# what materials make car reflector bright?



## picard (Nov 24, 2005)

Has anyone examine the reflectors of new car models? I notice that Lexus reflectors seem different from BMW. Does the reflector play big role in light brightness in 2 different brand name cars; one assumes both car manufacturers use same watt bulb in the reflector. 


Honda accord reflector doesn't seem to be as shiny as lexus. Does anyone know what kind of substance that compose from the reflector?  :buddies:


----------



## LEDagent (Nov 25, 2005)

I too have been seeing a change in headlights in new model cars. My aunt's rental car is a 2005 new style VW Jetta and the light comming out of it us much whiter and brighter than my older Jetta...and i just replaced my bulbs with Philips Vision Plus Bulbs.

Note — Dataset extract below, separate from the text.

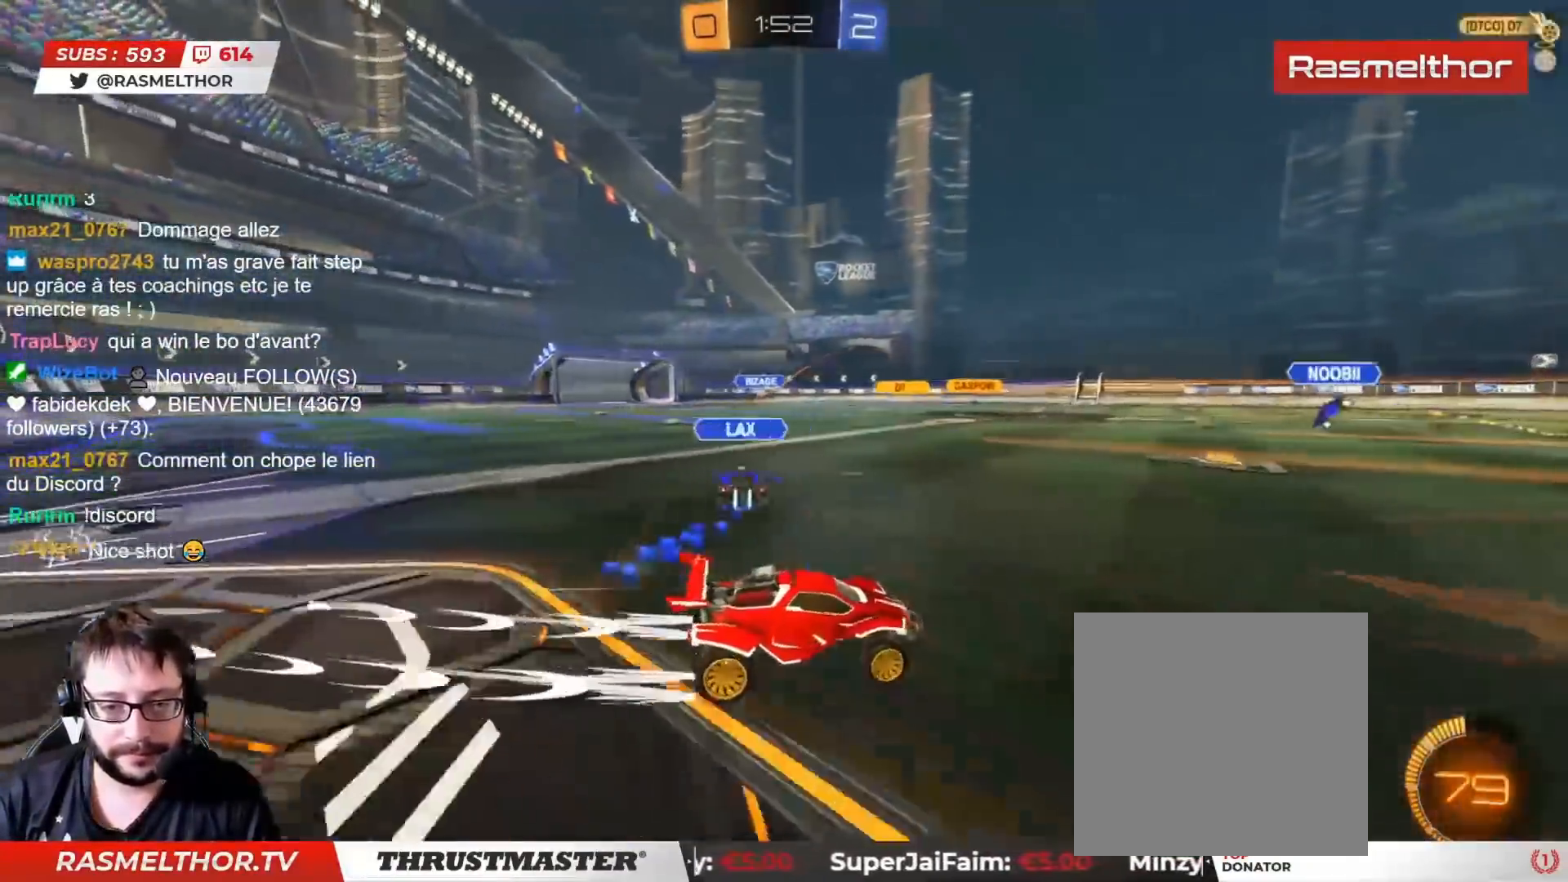
{"buttons": ["R2"], "left_stick": "up-left", "right_stick": "center", "events": [[267, "left_stick", "center"], [333, "left_stick", "up-left"]]}
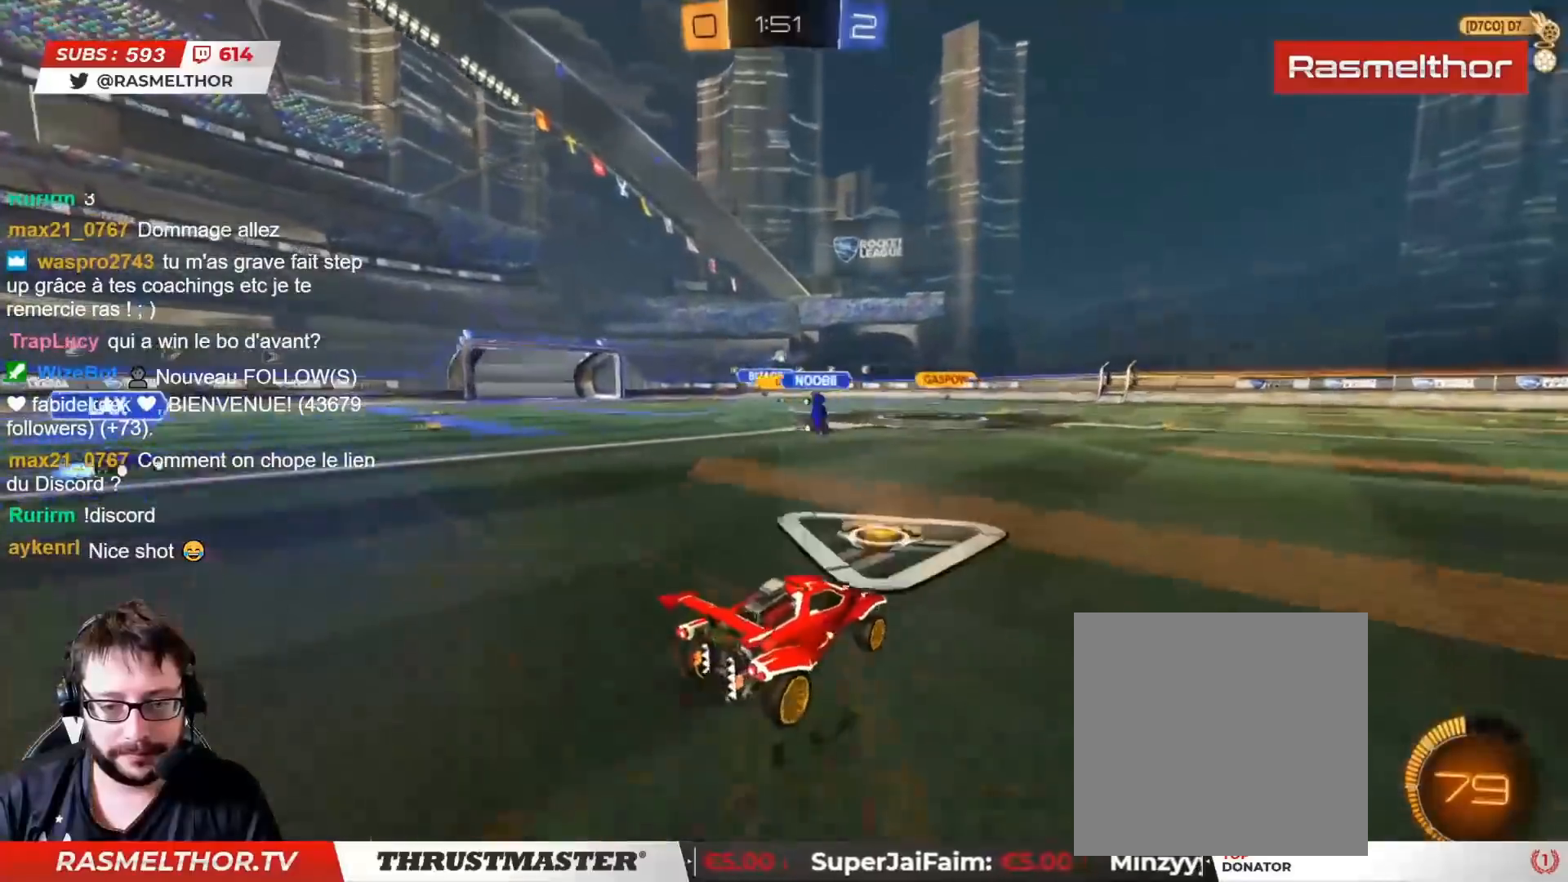
{"buttons": ["CIRCLE", "R2"], "left_stick": "center", "right_stick": "center", "events": [[100, "left_stick", "center"], [217, "CIRCLE", "down"], [267, "left_stick", "up-left"], [433, "left_stick", "center"]]}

The new Jetta was using a European Code (E-Code) reflector setup that gives it a sharp cutoff beam pattern. But the color and intensity of the light is much brighter than previous models and other cars as well. 

There could be a combination of factors, but my guess for brighter light lies in better beam managment. These new headlights are doing a better job at actually focusing the light rather than just spilling it out. LOTS of Japanese and European cars in the 2005/2006 model years have some pretty decent light coverage up front and a good combination of throw. Driving along side a lot of these cars on the freeway sure does put my headlights to shame.


----------



## Dr_Joe (Nov 25, 2005)

Are you sure they're not HID :thinking: 

 
That would be comparing apples to oranges


----------



## Wim Hertog (Nov 25, 2005)

picard said:


> Honda accord reflector doesn't seem to be as shiny as lexus. Does anyone know what kind of substance that compose from the reflector?  :buddies:



Most reflectors are made out of plastic or metal with a very thin layer of aluminum damped on it. This is done by heating a piece of alu in a vacuum chamber. The alu will evaporate and form an even coating on the reflector.


----------